Os organizadores afirmam que haverá acomodações para todos e correm para ampliar a oferta, inclusive com cruzeiros fluviais e apoio extra a países vulneráveis.
Mesmo assim, algumas nações e ONGs reduziram suas equipes ou desistiram de participar.
“Tememos que essas barreiras logísticas impeçam a presença plena de todos os que precisam estar aqui”, disse Monterrey Gómez à CNN.
Críticas pela liberação do petróleo na Amazônia
Além da logística precária, a chamada “COP da Amazônia” enfrenta críticas pela decisão do governo brasileiro de autorizar, em outubro, a exploração de petróleo na foz do rio. Ambientalistas classificaram a medida como contraditória.
“O Brasil convida o mundo a vir a Belém para salvar o ecossistema mais importante do planeta, enquanto o leiloa para a mesma indústria que o destrói”, criticou Singh.
O presidente Luiz Inácio Lula da Silva defendeu a decisão.
“Seria incoerente, uma ação irresponsável, se eu dissesse que não usaremos mais petróleo”, afirmou na terça-feira, em discurso antes da COP30, segundo a AP.
Para especialistas, a posição do Brasil expõe uma contradição global.
“Promover a ação climática e, ao mesmo tempo, autorizar novos projetos de combustíveis fósseis é o tipo de dilema com que lidamos agora”, disse Alden Meyer, pesquisador do grupo E3G.
“Há uma cumplicidade generalizada”, completou.
Retrocesso nas metas e ausência dos EUA
Na COP28, em Dubai, os países haviam concordado em reduzir o uso de petróleo, carvão e gás, o que foi considerado um avanço histórico.
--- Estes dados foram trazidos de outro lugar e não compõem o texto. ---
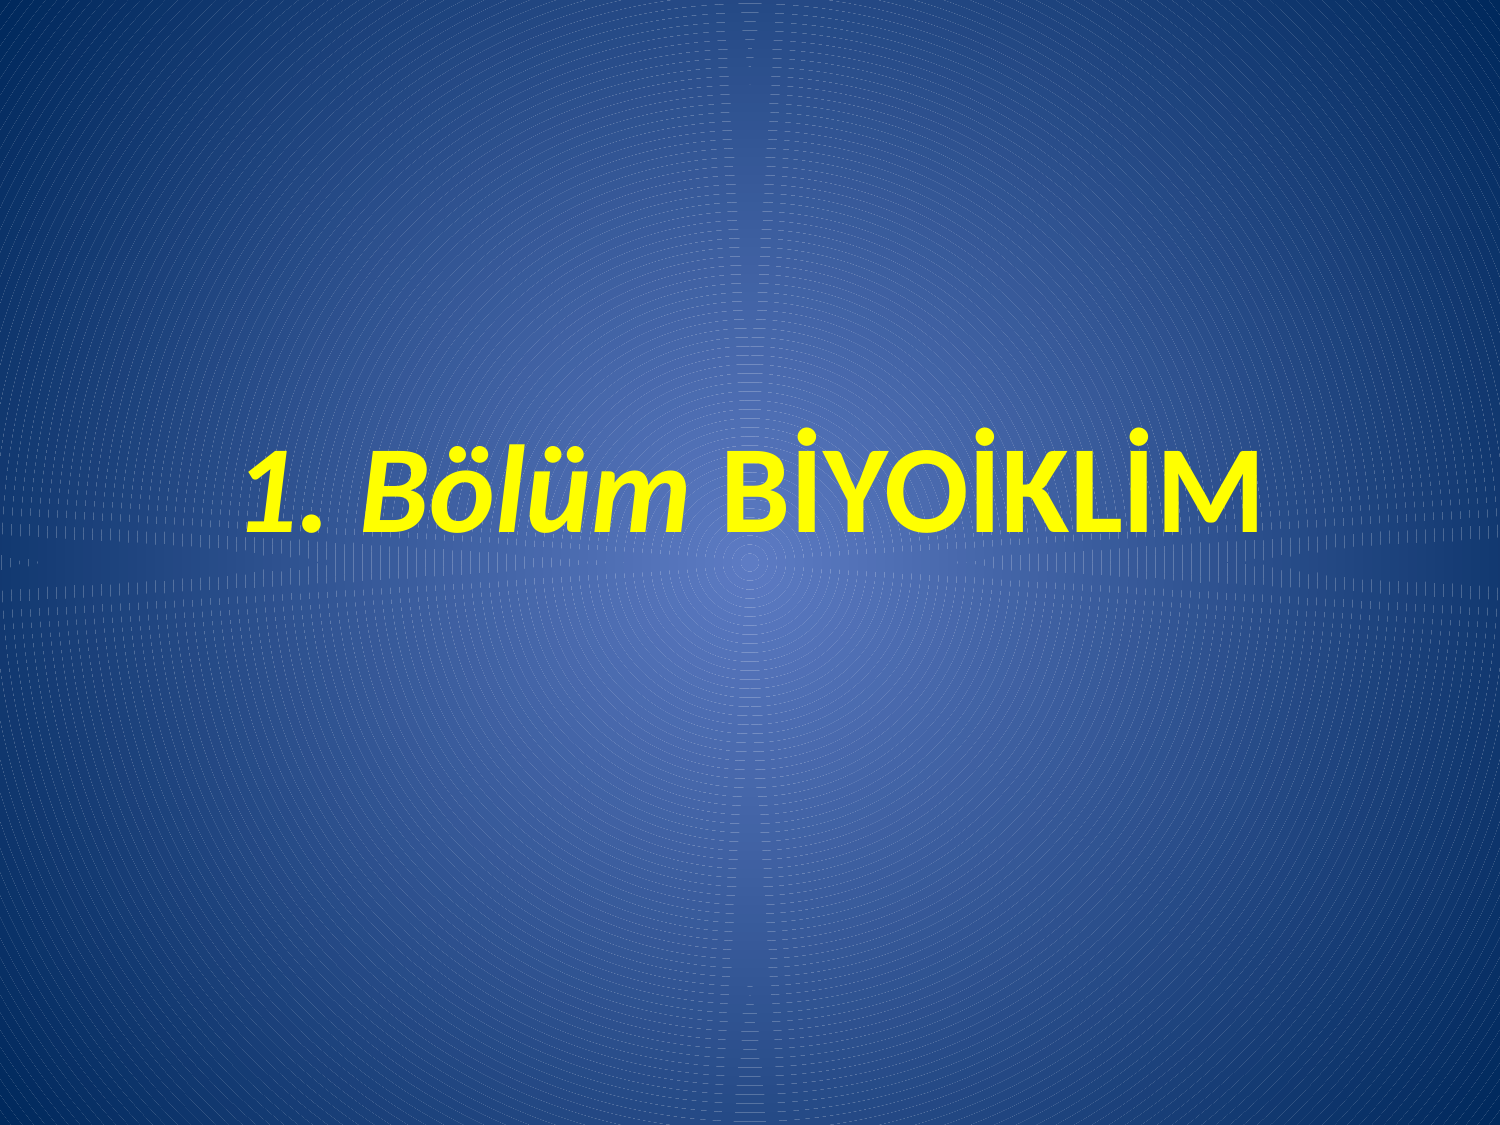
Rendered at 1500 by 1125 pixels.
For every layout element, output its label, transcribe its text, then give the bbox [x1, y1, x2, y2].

title 1. Bölüm BİYOİKLİM [112, 375, 1388, 591]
Mas, desde então, o cenário político mudou.
Com Trump de volta ao centro do debate, petroestados e grandes companhias de energia se sentem encorajados a rejeitar compromissos para eliminar gradualmente os combustíveis fósseis.
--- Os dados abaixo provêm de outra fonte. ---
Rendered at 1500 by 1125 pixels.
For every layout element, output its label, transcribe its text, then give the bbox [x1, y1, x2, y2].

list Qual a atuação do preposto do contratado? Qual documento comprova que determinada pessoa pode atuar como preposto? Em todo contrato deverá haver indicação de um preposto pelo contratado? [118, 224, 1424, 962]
Segundo Meyer, a transição energética avança sem cronograma, metas claras ou apoio aos países mais pobres.
Estudos recentes da ONU indicam que, com as políticas atuais, o planeta caminha para um aumento de 2,8 °C, muito acima do limite seguro, o que pode levar a pontos de colapso irreversíveis.
Outros relatórios mostram que 95% dos países não entregaram novas metas climáticas dentro do prazo. Grandes emissores, como Índia e Arábia Saudita, seguem sem apresentar planos atualizados.
“Há pouco interesse dos governos em avançar com compromissos climáticos ambiciosos”, disse Niklas Höhne, do NewClimate Institute. Segundo ele, conflitos, guerras e o avanço da extrema direita explicam parte desse desânimo.
As ações dos Estados Unidos, segundo maior poluidor global, também têm impacto. Em discurso na ONU, em setembro, Trump chamou a crise climática de “a maior farsa já perpetrada no mundo”. Desde então, o país confirmou que não enviará delegação de alto nível à COP30.
Mesmo ausente, Washington ainda exerce influência. Os EUA têm travado acordos internacionais, incluindo um tratado global sobre plásticos e um imposto sobre emissões da navegação.
“As ações dos Estados Unidos enviam um recado gelado ao mundo e oferecem um escudo a países que querem se esconder da responsabilidade”, afirmou Singh.
Apesar das tensões, há sinais de esperança
O resultado final da COP30 ainda é incerto, mas especialistas destacam avanços reais fora das negociações oficiais, como o crescimento acelerado da energia limpa em várias regiões.
“As negociações climáticas representam o mínimo denominador comum do que os países estão dispostos a fazer nas condições políticas atuais”, disse Höhne. “Fora das tensas salas de Belém, existe um mundo completamente diferente.”